**MATERIAL FOR THIS TASK:**
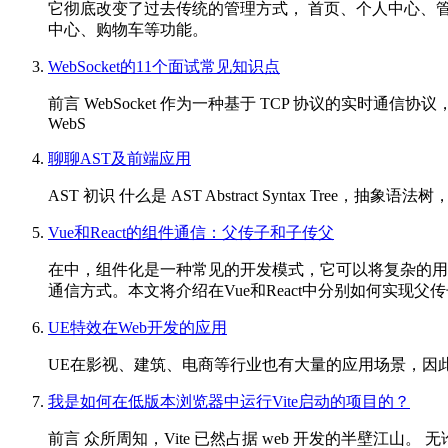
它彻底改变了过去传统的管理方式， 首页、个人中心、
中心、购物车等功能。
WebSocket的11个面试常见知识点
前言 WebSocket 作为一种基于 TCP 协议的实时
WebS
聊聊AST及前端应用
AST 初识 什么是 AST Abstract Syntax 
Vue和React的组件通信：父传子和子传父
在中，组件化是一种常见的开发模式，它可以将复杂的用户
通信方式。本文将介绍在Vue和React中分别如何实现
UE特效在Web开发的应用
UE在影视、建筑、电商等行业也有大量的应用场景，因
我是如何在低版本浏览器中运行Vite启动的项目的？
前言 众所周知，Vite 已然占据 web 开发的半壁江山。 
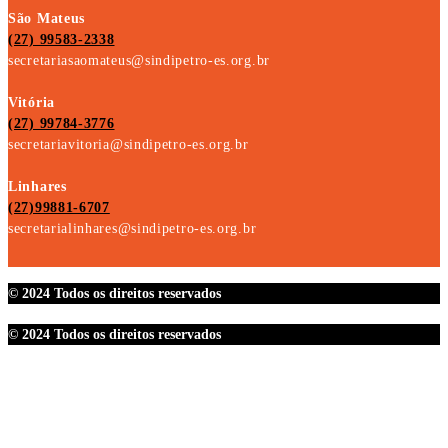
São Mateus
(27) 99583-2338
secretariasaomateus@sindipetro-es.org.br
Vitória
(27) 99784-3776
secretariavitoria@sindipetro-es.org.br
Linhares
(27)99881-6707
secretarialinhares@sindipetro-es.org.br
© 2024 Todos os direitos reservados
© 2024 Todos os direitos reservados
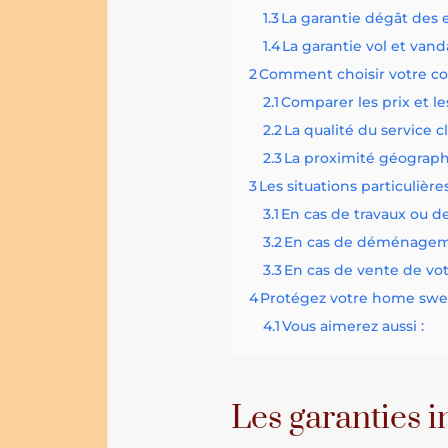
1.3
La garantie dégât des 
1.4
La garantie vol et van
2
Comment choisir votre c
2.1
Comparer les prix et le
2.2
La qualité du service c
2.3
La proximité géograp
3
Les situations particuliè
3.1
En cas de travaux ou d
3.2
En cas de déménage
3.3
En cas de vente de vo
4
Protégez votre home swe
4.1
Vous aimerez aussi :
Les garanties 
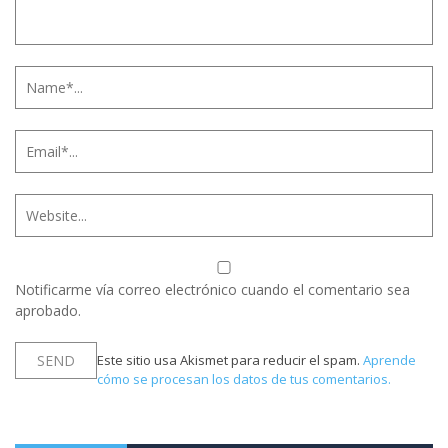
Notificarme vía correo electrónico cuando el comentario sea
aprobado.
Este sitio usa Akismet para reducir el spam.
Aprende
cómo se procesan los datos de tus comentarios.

==

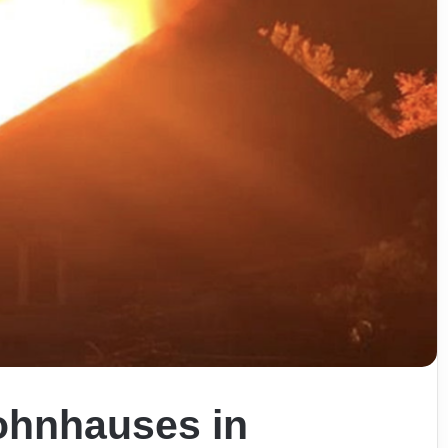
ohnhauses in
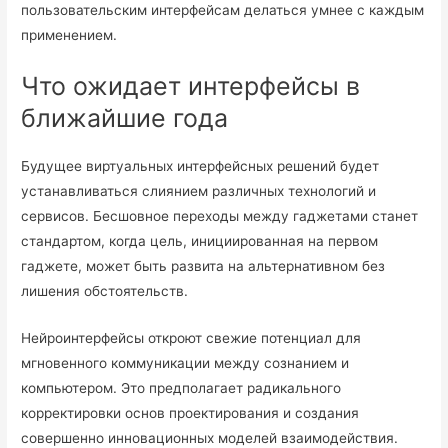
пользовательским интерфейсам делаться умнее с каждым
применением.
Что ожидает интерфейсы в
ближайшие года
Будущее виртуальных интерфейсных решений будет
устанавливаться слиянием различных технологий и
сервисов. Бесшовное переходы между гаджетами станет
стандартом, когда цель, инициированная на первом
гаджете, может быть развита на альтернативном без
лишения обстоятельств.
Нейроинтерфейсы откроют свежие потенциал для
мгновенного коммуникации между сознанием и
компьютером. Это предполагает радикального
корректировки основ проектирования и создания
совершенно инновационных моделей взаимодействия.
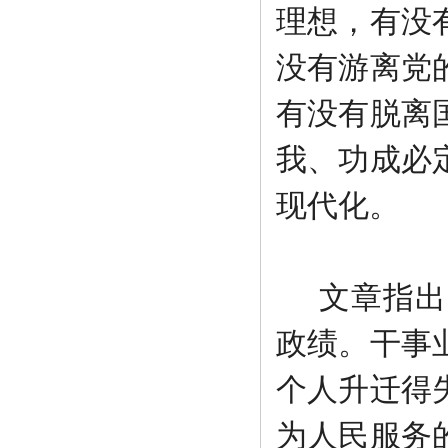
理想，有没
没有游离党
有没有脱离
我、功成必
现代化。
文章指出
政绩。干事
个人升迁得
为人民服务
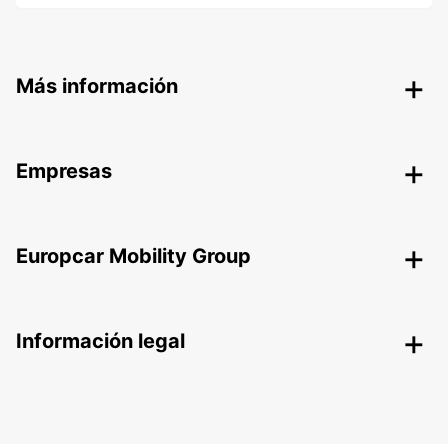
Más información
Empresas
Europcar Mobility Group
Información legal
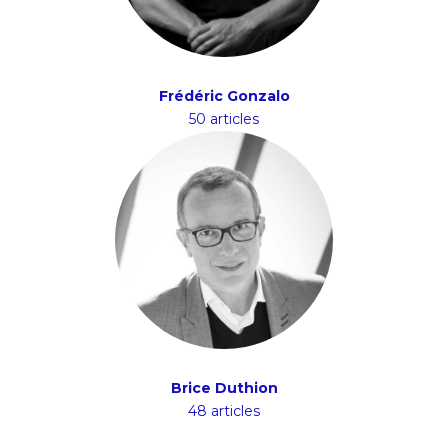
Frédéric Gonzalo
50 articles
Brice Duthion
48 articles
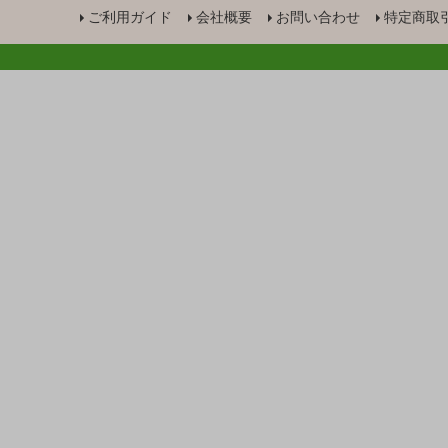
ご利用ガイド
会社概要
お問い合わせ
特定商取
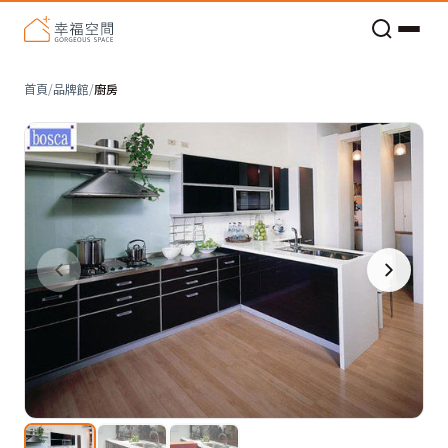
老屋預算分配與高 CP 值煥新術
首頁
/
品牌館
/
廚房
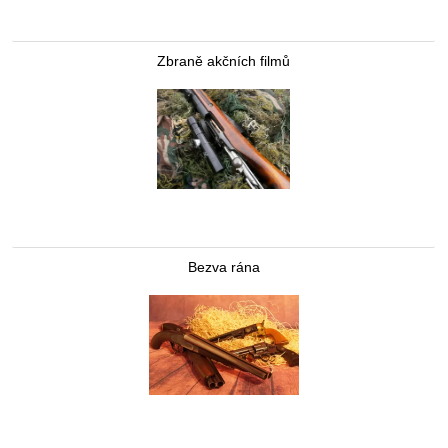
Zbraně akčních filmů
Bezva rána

**REQUIREMENT:** Starting at the line of the listing that contains "它彻底改变了过去传统的管理方式， 首页、个人中心、" and ending with the line that contains "前言 众所周知，Vite 已然占据 web 开发的半壁江山。", both included, format those lines as a JSON list of strings with one string per line and no blank lines.

**TASK ANSWER:**
[
  "它彻底改变了过去传统的管理方式， 首页、个人中心、",
  "中心、购物车等功能。",
  "WebSocket的11个面试常见知识点",
  "前言 WebSocket 作为一种基于 TCP 协议的实时",
  "WebS",
  "聊聊AST及前端应用",
  "AST 初识 什么是 AST Abstract Syntax ",
  "Vue和React的组件通信：父传子和子传父",
  "在中，组件化是一种常见的开发模式，它可以将复杂的用户",
  "通信方式。本文将介绍在Vue和React中分别如何实现",
  "UE特效在Web开发的应用",
  "UE在影视、建筑、电商等行业也有大量的应用场景，因",
  "我是如何在低版本浏览器中运行Vite启动的项目的？",
  "前言 众所周知，Vite 已然占据 web 开发的半壁江山。 "
]